Our grand Despair/Bizim Büyük çaresizligimiz du Turc Seyfi Teoman est une dramédie, mélange de drame et de comédie, mais la langueur observée ici exigerait plutôt l’appellation de coma. A la suite d’un accident de la route, la jeune étudiante Nihal est orpheline de père et de mère. Son frère aîné vit loin, à Berlin. Il demande donc à ses deux copains d’études trentenaires de recueillir sa sœur dans leur appartement (très bien entretenu) d’un quartier chic d’Ankara. Au début, la jeune fille est abattue par la douleur, mais peu à peu elle s’habitue à ces « oncles », plus corrects tu meurs, et leurs cœurs commencent à chavirer. Il ne se passera pourtant strictement rien d’inconvenant. Car les deux hommes, quand bien même on veut nous faire croire qu’ils aiment ou ont aimé des femmes, ont un comportement trop caractéristique d’un couple marié pour ne pas nous faire penser à l’amour qui n’ose pas dire son nom. Ils affirment d’ailleurs être passionnément amoureux l’un de l’autre, mais d’une façon sublimée. Est-il toujours risqué de parler d’homosexualité en Turquie ? Cette tempête dans un verre d’eau est magnifiquement photographiée par la cheffe opératrice Birgit Gudjonsdottir, qui magnifie la capitale turque comme Nuri Bilge Ceylan l’a fait pour Istanbul.
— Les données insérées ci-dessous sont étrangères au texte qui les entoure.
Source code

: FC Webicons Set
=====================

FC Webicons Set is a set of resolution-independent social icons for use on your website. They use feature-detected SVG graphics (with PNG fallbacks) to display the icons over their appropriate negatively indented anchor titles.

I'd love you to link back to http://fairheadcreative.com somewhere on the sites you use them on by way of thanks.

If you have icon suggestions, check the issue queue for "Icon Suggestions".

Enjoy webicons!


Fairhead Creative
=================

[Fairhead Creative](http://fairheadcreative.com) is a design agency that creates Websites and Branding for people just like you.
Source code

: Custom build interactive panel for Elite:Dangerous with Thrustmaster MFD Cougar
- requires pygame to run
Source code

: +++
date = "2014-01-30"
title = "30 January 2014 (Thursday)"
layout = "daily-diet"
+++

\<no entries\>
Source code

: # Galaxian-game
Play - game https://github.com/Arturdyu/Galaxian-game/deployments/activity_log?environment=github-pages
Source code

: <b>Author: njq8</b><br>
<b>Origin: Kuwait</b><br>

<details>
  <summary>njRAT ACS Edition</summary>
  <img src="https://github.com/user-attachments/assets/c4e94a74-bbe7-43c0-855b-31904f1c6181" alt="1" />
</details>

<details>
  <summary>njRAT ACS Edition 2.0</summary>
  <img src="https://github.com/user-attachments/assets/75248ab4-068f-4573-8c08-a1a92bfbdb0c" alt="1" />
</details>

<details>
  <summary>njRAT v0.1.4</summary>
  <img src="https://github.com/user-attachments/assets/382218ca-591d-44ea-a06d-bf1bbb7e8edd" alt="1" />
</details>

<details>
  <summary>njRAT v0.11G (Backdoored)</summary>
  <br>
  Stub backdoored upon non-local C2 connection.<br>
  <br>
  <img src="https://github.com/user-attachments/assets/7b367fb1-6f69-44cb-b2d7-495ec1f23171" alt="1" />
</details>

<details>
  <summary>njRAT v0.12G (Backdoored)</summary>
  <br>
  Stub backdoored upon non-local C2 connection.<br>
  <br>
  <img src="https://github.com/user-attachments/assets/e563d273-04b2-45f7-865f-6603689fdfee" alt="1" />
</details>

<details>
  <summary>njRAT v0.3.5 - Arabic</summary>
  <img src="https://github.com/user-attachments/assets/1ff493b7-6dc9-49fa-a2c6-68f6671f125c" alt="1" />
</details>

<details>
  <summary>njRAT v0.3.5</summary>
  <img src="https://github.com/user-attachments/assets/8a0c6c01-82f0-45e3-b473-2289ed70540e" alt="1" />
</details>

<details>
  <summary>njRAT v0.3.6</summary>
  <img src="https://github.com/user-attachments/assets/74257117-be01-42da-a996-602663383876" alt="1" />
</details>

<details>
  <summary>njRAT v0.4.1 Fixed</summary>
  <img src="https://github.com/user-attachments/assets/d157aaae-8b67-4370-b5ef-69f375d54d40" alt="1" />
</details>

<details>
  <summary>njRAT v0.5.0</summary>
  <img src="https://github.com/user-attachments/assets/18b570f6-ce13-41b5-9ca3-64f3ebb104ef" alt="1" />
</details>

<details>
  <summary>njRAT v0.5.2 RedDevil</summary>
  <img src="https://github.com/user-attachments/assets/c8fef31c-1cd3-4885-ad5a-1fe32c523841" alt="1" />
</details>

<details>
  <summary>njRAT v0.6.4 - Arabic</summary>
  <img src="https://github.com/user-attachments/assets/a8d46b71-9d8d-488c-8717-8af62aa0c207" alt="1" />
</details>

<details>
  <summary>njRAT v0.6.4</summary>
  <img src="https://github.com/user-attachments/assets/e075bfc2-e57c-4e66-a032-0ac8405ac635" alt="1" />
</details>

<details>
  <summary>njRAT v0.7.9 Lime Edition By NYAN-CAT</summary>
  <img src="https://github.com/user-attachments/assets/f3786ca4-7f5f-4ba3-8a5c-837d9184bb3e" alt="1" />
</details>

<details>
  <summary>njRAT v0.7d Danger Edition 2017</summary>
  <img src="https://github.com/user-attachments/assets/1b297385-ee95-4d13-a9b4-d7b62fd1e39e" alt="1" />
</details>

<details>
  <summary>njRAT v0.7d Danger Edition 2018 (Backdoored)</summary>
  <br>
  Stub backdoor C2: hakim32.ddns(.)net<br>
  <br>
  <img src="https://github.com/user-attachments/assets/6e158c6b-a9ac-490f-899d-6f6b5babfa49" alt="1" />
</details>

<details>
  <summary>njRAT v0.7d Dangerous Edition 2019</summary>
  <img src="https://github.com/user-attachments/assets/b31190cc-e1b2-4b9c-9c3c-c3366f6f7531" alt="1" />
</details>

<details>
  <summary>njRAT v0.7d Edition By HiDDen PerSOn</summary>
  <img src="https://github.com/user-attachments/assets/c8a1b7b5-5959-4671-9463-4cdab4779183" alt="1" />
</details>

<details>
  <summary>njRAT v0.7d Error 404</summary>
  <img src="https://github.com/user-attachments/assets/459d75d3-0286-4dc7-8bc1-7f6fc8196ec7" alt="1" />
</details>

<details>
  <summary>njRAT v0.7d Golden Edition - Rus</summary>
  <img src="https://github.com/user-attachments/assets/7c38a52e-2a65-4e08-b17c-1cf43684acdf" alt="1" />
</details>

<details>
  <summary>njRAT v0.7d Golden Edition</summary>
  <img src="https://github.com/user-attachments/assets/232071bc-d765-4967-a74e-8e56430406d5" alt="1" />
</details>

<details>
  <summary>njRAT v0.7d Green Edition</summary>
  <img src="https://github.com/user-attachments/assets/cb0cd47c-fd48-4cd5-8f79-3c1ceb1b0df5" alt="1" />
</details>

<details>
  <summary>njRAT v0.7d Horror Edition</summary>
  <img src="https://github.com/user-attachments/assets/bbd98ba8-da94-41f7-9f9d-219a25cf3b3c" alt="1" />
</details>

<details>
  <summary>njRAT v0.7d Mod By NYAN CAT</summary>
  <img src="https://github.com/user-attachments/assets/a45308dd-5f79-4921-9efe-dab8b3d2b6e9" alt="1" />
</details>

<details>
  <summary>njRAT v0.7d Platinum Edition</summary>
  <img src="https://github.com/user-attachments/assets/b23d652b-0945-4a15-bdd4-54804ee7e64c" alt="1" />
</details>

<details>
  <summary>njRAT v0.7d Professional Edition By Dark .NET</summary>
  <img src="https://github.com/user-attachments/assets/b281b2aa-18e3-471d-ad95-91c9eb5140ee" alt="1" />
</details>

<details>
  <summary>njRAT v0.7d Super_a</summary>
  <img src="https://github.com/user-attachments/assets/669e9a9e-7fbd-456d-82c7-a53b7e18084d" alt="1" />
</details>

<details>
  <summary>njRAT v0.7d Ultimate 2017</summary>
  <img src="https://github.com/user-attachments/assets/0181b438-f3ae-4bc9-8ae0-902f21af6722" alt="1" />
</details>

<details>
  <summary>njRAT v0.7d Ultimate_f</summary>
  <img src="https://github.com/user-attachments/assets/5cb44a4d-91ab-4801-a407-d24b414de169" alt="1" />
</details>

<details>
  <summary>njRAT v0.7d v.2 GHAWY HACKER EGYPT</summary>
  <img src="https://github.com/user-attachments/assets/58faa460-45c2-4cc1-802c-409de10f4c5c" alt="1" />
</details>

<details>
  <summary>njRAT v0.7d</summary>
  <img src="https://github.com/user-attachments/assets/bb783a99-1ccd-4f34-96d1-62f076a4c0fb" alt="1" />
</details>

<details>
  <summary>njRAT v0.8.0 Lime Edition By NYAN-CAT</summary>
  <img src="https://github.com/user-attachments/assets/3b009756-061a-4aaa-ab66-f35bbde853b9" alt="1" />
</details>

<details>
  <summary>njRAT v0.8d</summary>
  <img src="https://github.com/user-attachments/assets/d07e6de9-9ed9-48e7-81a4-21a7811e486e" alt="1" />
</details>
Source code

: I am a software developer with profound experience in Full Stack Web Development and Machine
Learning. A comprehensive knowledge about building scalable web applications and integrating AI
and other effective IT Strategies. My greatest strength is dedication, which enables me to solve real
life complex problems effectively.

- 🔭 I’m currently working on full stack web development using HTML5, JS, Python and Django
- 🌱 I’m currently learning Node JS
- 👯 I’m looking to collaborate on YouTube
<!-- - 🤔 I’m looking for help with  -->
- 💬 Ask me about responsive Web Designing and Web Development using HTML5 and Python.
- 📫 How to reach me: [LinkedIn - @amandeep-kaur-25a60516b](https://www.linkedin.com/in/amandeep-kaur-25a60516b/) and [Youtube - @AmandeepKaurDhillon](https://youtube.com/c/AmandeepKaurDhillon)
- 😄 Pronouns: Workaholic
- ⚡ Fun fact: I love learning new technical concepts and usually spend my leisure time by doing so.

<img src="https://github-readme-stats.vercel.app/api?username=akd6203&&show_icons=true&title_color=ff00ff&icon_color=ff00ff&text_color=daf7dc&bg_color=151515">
« The Forgiveness of Blood » de Joshua Marston

Le réalisateur américain Joshua Marston s’était signalé dans son premier film, Maria Full of Grace (2004), par la sécheresse quasi-documentaire avec laquelle il décrivait le calvaire d’une jeune Colombienne, devenue mule pour les trafiquants de drogue afin de subvenir aux besoins de sa famille. Avec The Forgiveness of Blood , son deuxième film, son assurance a encore grandi. Il cloue au pilori cette coutume ancestrale qui a malheureusement encore cours en Albanie, la dette de sang, que des décennies de joug communiste n’ont pas pu éradiquer. Au cours d’une rixe concernant des droits de passage sur une propriété, un paysan est tué par le père des adolescents Nik et Rudina. Nik est à deux doigts du bac, amoureux d’une fille et projette d’ouvrir un café internet. Sa sœur vise l’université. A cause de la bêtise de leur père, ils verront tous leurs rêves s’écrouler. Selon le droit coutumier du kanoun, la famille d’une personne injustement tuée a le droit de prendre à son tour une vie dans la famille de l’assassin, le plus souvent le chef de famille ou le fils aîné. Le père s’étant enfui dans la montagne, Nik et son frère cadet doivent se cloîtrer dans la maison. Ce qui laisse à Rudina la tâche d’assurer le quotidien de la famille. Elle s’y prête de bon cœur, mais Nik a bien l’intention de mettre fin à la situation, fût-ce au prix de sa vie. Le film a remporté l’ours d’argent pour le meilleur scénario.